Issue is:- “Whether the funding of the interest amount by way of a term loan amounts to actual payment as contemplated by Section 43B of the Income-tax Act, 1961?”
Fact of the case:-
1. Assessee was heavily indebted to its institutional creditors and ICICI was the lead manager of those creditors.
2. The accumulated interest on the overdue principal had mounted to Rs. 3,00,14,900 and The assessee was unable to discharge this interest liability due to its financial hardship.
3. the ICICI, by a letter waived a part of the compound interest together with the commitment charges and agreed to accept 3,00,149 convertible debentures of Rs 100 each, amounting to Rs. 3,00,14,900 in lieu of the outstanding interest.
Contention of Department
1. impugned order of ITAT is contrary to the decision of the Madras High Court in Kalpana Lamps and Components Ltd. v. DCIT, (2001) 255 ITR 491. In that case, it was held in the context of a claim under Section 43B that a mere postponement of the liability to pay interest does not amount to discharge.
2. It was further argued that impugned order of ITAT to the extent it relied on Circular No. 674 dated 20-12-1993 issued by the CBDT, was misplaced and untenable. it was also argued that structure of sales tax enactments, schemes made, whereby the sales-tax liabilities were converted into loans by the State Governments, were allowed as a deduction in the assessment for the previous year in which such conversion was allowed.
3. The schemes were statutory and the application of the Circular was limited to the instance it catered to. The ITAT could not have carried the analogy beyond the instance mentioned in the circular, to dilute the rigors of Section 43B which mandated actual payment.

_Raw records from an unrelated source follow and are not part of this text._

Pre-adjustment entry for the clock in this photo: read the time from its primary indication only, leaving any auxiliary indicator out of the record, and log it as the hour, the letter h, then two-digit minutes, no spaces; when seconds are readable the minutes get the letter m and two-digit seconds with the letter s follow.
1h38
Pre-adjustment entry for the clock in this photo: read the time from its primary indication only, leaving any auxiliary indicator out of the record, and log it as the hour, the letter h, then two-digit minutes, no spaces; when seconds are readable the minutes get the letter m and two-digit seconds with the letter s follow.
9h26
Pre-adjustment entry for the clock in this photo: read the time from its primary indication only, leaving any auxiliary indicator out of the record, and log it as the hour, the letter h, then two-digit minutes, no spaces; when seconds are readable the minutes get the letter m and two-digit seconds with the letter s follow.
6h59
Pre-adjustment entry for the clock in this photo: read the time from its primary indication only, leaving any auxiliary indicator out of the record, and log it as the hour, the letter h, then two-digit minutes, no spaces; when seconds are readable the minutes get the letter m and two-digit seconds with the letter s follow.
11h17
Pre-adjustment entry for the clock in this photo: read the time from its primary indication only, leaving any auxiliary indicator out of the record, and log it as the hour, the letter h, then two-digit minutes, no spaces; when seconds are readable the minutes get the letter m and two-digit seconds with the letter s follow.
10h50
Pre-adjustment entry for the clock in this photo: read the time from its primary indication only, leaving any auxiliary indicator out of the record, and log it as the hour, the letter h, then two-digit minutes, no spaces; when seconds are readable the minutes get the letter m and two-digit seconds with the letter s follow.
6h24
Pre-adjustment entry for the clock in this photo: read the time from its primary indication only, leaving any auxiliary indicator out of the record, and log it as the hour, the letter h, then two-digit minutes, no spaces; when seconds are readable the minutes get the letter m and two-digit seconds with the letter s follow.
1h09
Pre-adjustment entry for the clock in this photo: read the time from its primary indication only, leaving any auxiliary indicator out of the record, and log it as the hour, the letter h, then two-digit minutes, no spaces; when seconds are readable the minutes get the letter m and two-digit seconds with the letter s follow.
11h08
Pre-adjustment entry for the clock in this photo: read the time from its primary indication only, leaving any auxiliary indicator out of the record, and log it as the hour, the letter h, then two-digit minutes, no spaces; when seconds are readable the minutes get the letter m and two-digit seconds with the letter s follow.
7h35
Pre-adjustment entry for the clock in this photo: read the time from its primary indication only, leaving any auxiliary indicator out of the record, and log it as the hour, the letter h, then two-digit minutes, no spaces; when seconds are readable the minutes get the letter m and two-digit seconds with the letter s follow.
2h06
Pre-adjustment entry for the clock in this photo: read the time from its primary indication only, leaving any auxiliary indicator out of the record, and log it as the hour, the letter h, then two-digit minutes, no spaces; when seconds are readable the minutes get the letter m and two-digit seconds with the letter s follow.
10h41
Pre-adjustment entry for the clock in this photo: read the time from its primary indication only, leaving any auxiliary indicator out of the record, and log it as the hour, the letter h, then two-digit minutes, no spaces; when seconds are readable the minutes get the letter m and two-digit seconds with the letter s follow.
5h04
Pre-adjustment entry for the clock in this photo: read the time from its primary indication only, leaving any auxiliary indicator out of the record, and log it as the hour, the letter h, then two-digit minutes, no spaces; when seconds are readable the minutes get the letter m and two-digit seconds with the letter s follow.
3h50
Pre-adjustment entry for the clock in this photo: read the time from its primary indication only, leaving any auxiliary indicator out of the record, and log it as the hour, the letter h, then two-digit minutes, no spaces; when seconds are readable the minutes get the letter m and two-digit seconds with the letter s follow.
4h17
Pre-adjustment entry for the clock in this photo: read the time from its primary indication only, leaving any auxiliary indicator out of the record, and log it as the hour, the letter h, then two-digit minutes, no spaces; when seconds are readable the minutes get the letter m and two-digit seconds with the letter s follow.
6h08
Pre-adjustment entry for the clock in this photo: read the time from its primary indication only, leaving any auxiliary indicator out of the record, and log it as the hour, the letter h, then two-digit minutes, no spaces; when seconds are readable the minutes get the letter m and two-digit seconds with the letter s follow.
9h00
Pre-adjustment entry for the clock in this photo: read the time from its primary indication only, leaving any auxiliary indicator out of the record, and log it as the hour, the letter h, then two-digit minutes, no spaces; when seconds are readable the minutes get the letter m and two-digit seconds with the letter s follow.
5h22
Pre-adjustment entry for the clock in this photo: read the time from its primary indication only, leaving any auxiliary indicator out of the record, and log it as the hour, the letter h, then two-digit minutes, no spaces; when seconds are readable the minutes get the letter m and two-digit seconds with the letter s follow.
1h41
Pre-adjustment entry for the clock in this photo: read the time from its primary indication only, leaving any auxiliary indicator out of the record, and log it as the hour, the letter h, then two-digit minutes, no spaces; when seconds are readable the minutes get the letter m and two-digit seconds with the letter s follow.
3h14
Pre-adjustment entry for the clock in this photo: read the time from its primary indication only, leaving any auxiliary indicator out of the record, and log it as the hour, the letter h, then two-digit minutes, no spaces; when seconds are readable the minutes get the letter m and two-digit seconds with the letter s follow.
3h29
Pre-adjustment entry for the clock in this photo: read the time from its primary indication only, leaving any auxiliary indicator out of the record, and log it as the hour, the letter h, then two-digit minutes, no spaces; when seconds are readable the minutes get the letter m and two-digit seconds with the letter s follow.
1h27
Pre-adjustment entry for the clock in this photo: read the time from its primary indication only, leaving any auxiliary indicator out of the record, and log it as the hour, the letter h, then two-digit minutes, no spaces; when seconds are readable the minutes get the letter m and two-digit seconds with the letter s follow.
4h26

4. Amendments made to Section 43B by virtue of Finance Act, 2006 with retrospective effect from 01.04.1989 by insertion of Explanation 3C and Explanation 3D meant that actual payment had to necessarily be made to qualify for deduction.
Contention of the assesee
1. That debentures are securities within the meaning of the expression understood in Section 2 (ac) and (h) of the Securities Contract Regulation Act, 1956 and freely tradable. The moment the debentures were issued to ICICI, the latter could realize the money value thereof.
2. AR relied on the Constitution Bench decision in Standard Chartered Bank v Andhra Bank, 2006 (6) SCC 94 and also relied on Vinir Engineering (P) Ltd. v Deputy Commissioner of Income Tax 313 ITR 154 and the Jharkhand High Court decision in Commissioner of Income Tax v Shakti Spring Industries (P) Ltd,  219 Taxman 124 to say that not all payments need to be in cash and that debenture payouts as part of arrangements with banks and financial institutions are deemed sufficient under Section 43B.
High Court held as under:
1. Loan taken is from ICICI, IDBI and IFCI. These entities are included within the definition of “public financial institution” set out in Section 4A of the Companies Act, 1956 (applicable for the purposes of the instant case as it relates to AY 1996-97).
2. Explanation 3C, having retrospective effect with effect from 01.04.1989, would be applicable to the present case, as it relates to AY 1996-97.Explanation 3C squarely covers the issue raised in this appeal, as it negates the assessee’s contention that interest which has been converted into a loan is deemed to be actually paid.
3. Hence, department appeal is allowed.